## WORKING DATA
# # # #
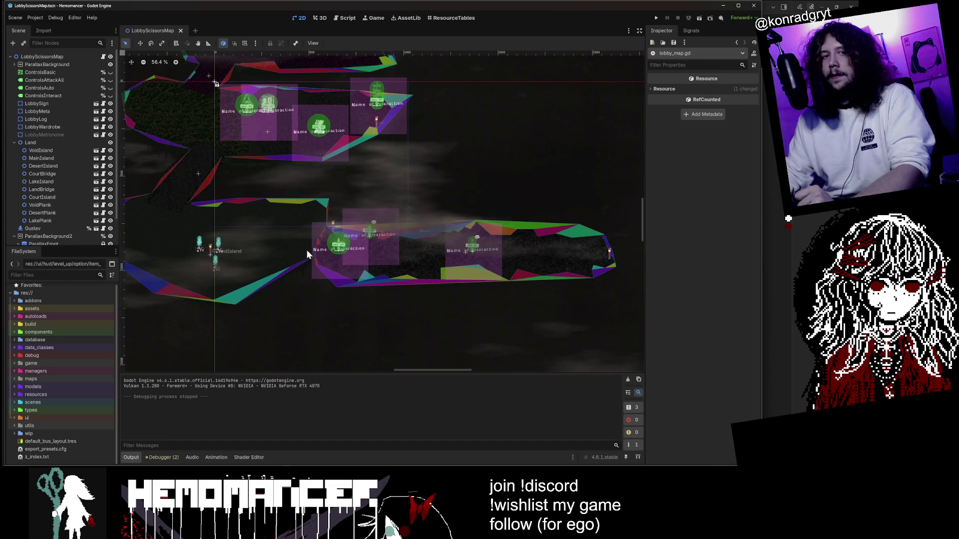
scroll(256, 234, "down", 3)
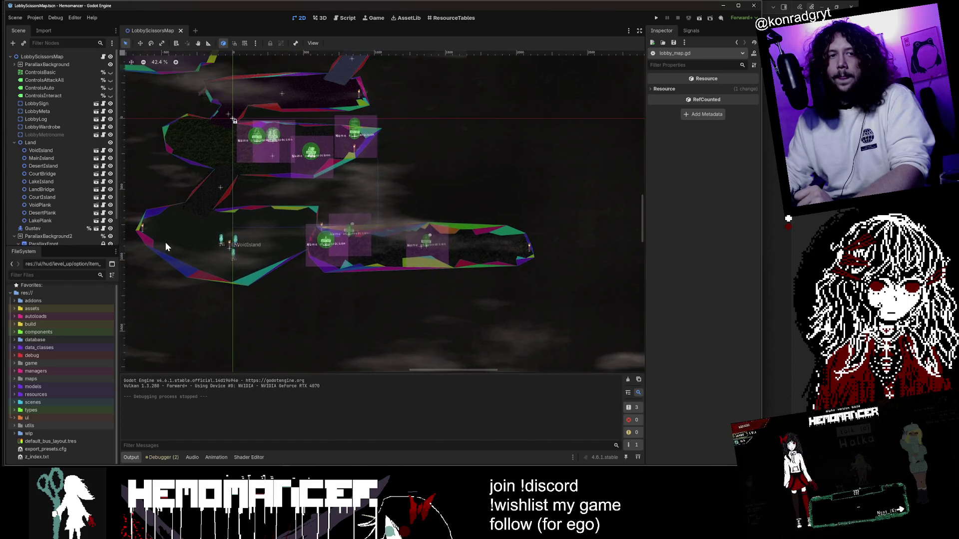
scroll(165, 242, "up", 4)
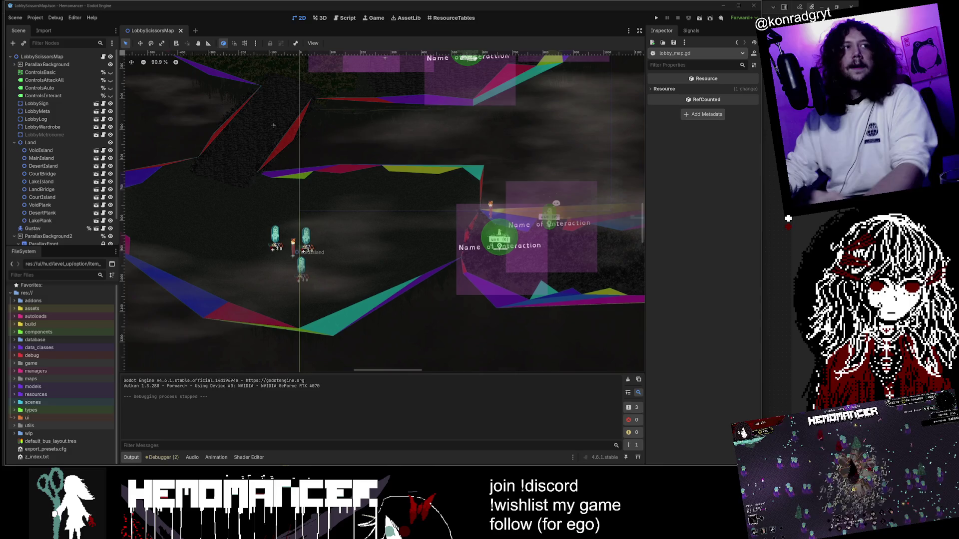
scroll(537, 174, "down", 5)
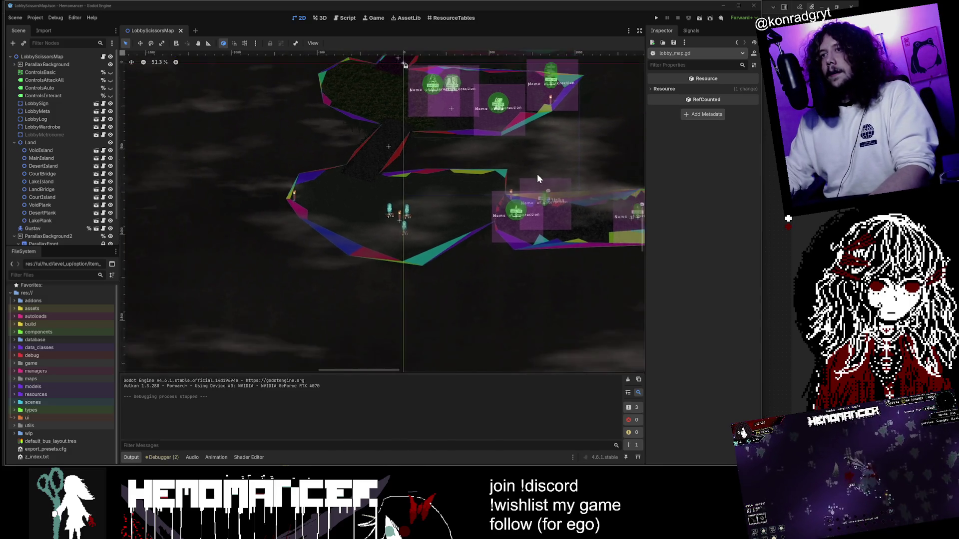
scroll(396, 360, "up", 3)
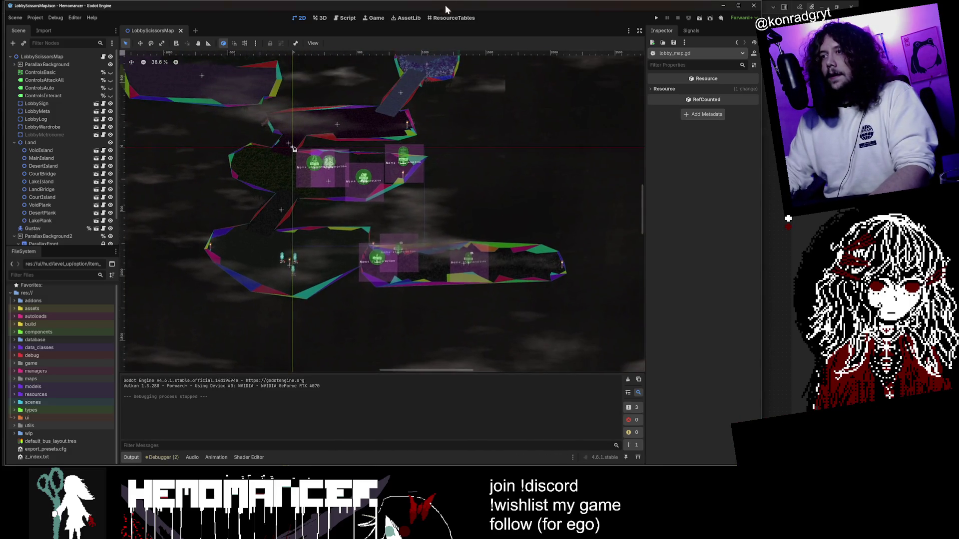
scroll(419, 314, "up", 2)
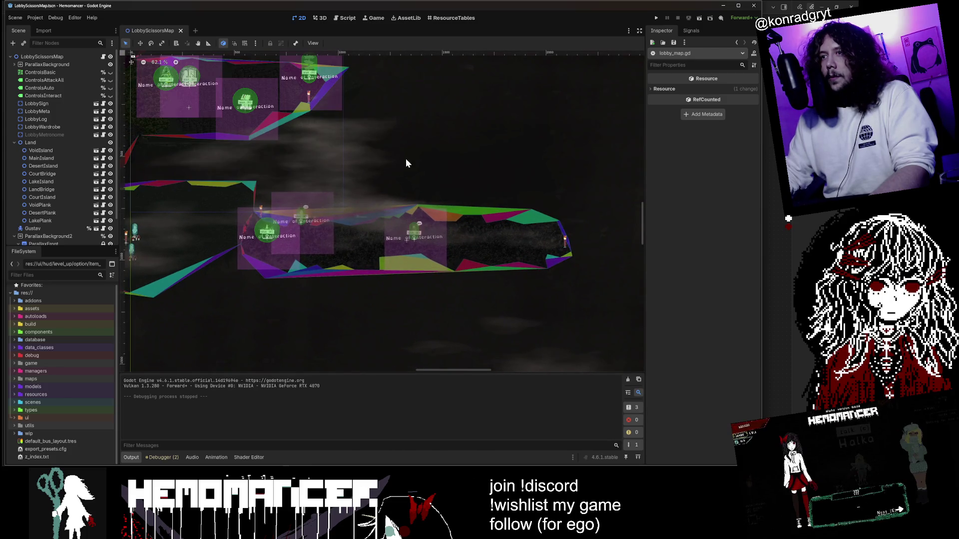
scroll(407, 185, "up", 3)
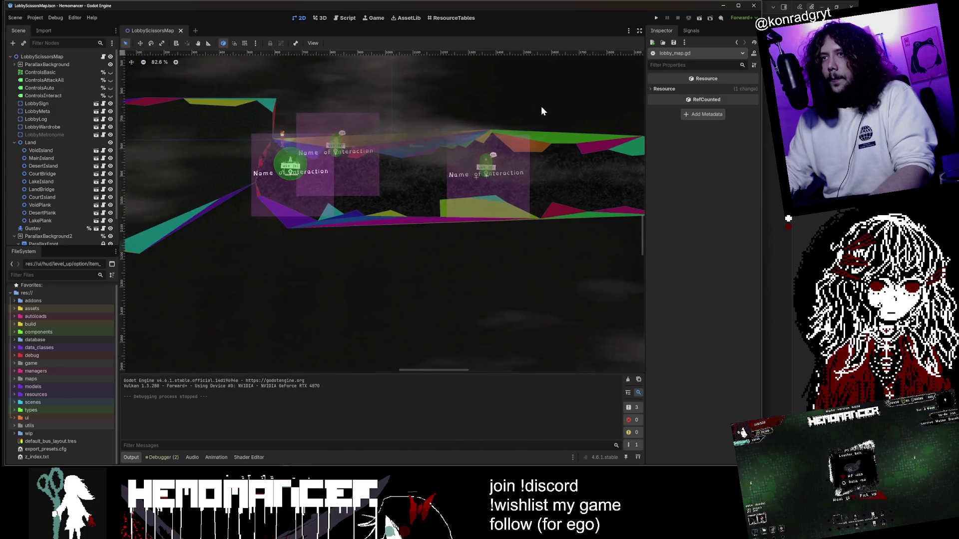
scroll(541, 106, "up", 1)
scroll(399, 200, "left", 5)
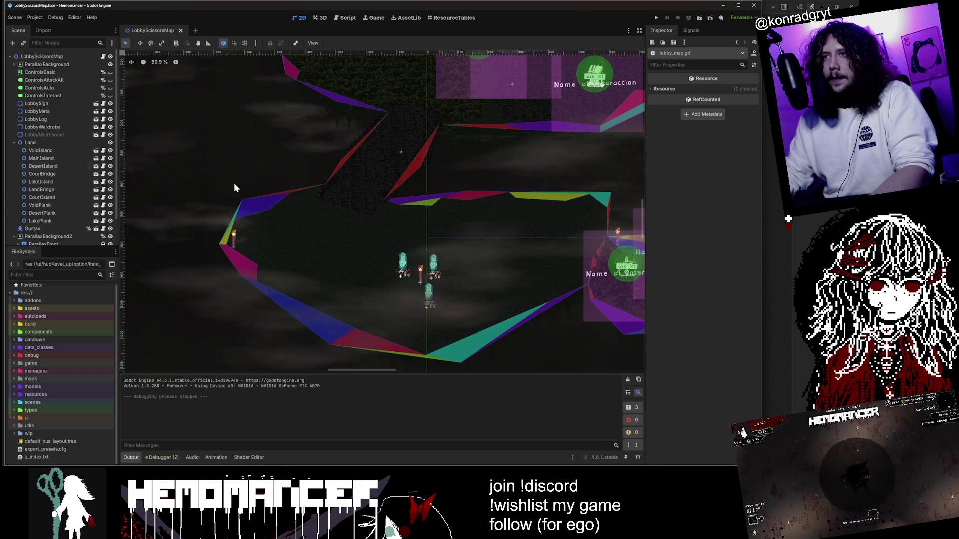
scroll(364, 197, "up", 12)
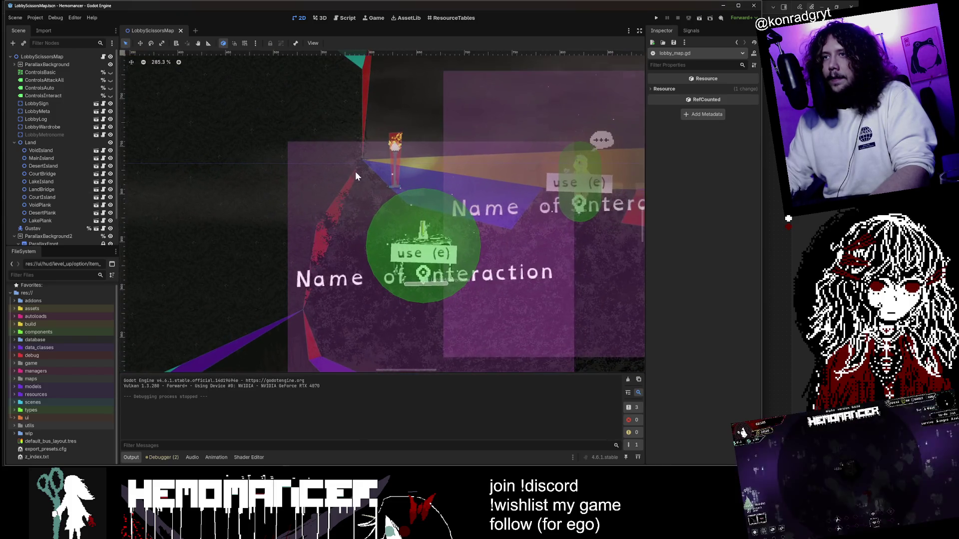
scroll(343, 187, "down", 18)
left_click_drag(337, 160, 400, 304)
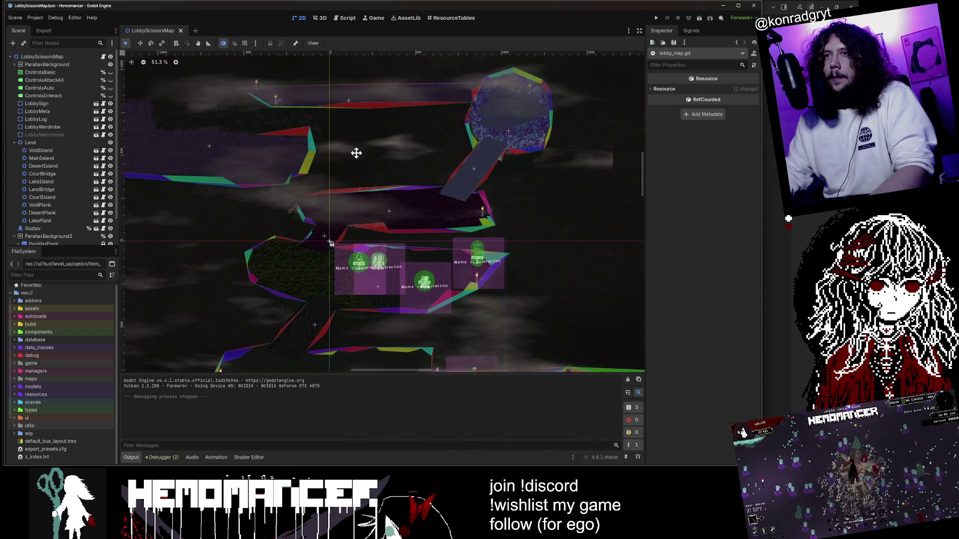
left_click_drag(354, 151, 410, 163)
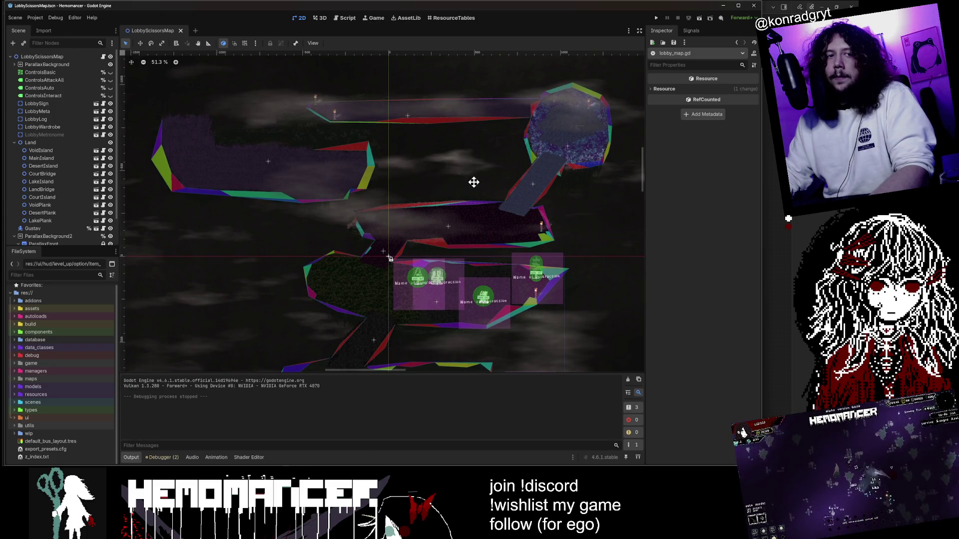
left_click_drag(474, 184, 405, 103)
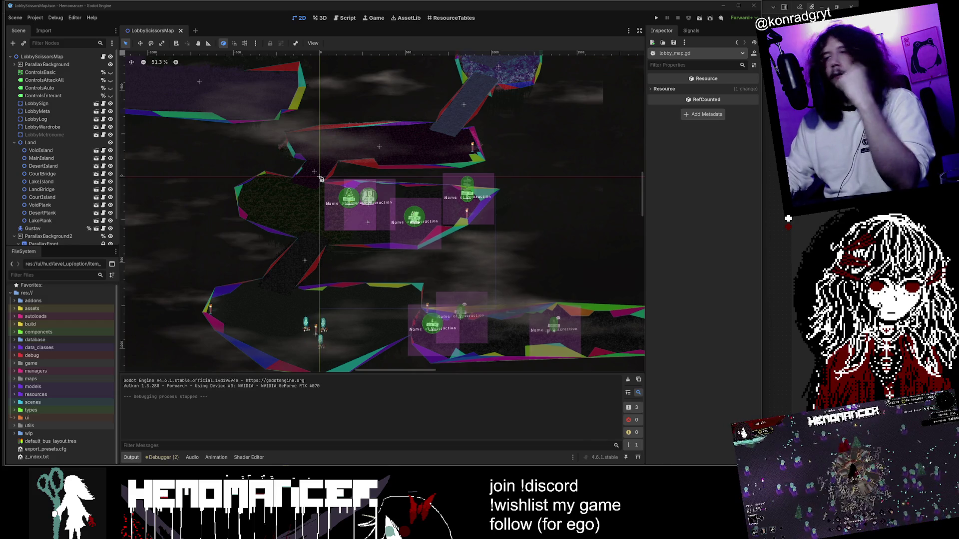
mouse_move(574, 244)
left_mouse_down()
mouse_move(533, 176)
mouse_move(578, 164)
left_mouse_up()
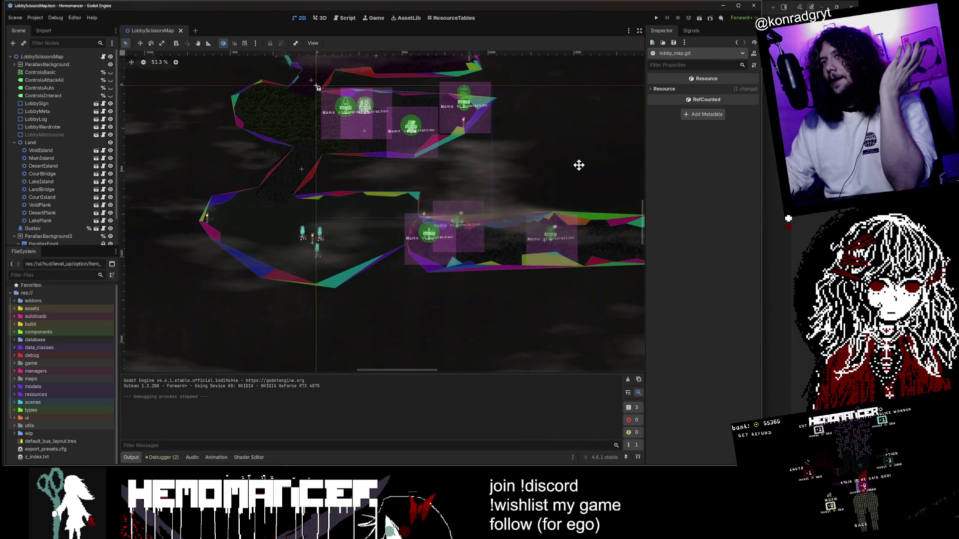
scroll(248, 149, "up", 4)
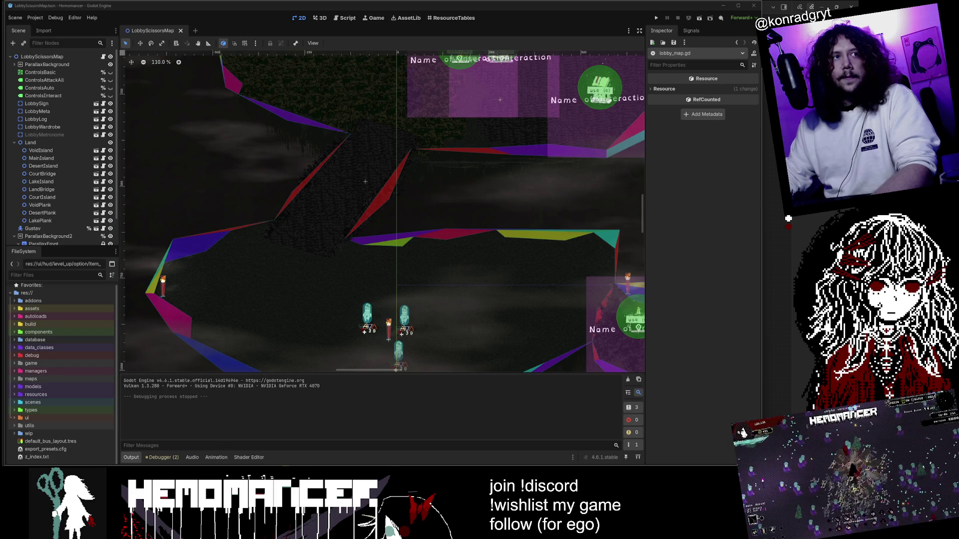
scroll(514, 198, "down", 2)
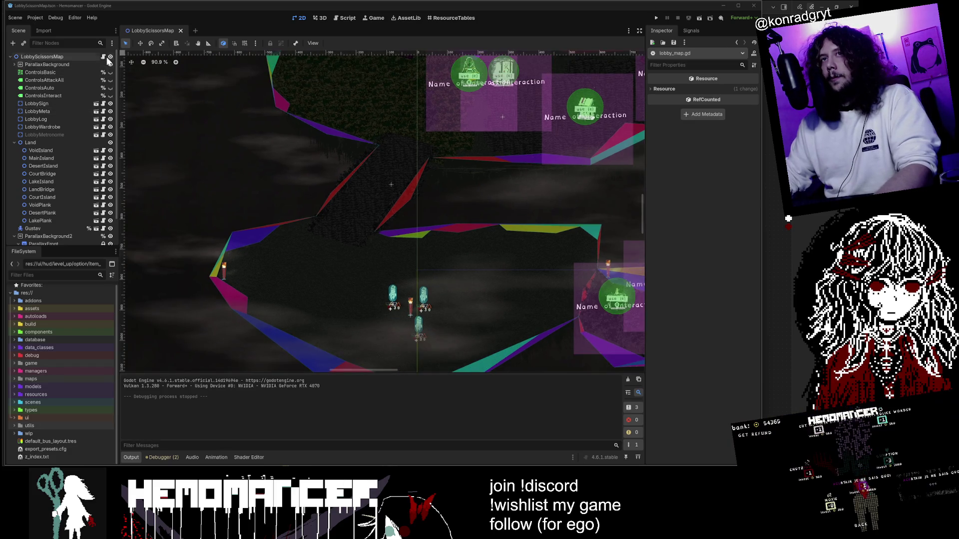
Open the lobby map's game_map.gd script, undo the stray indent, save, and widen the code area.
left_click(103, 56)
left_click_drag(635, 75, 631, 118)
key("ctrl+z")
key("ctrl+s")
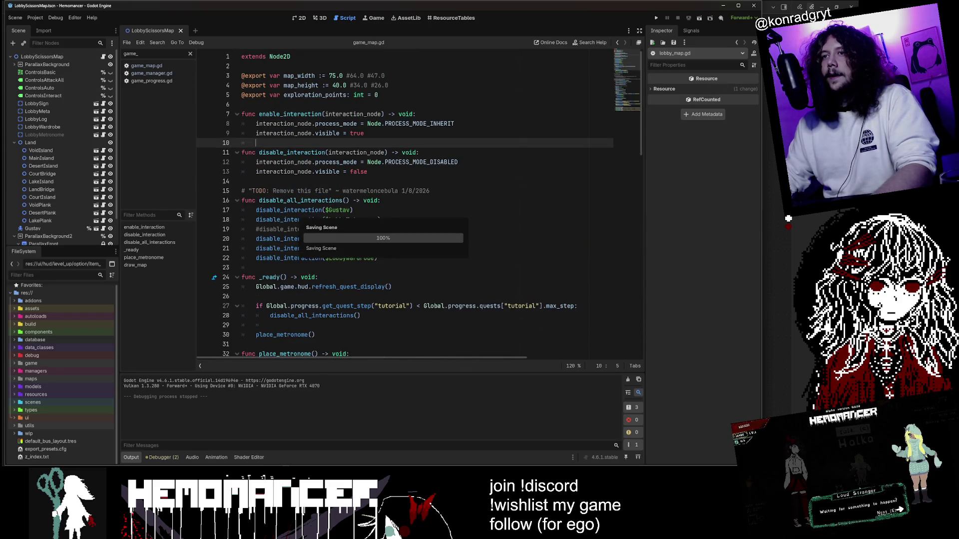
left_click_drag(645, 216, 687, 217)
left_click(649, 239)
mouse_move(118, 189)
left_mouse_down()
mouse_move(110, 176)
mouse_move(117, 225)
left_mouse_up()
# # # #
## TASK GOAL
Pull out every line holding "scroll" from the records above, and copy it.

## WORKED SOLUTION
scroll(256, 234, "down", 3)
scroll(165, 242, "up", 4)
scroll(537, 174, "down", 5)
scroll(396, 360, "up", 3)
scroll(419, 314, "up", 2)
scroll(407, 185, "up", 3)
scroll(541, 106, "up", 1)
scroll(399, 200, "left", 5)
scroll(364, 197, "up", 12)
scroll(343, 187, "down", 18)
scroll(248, 149, "up", 4)
scroll(514, 198, "down", 2)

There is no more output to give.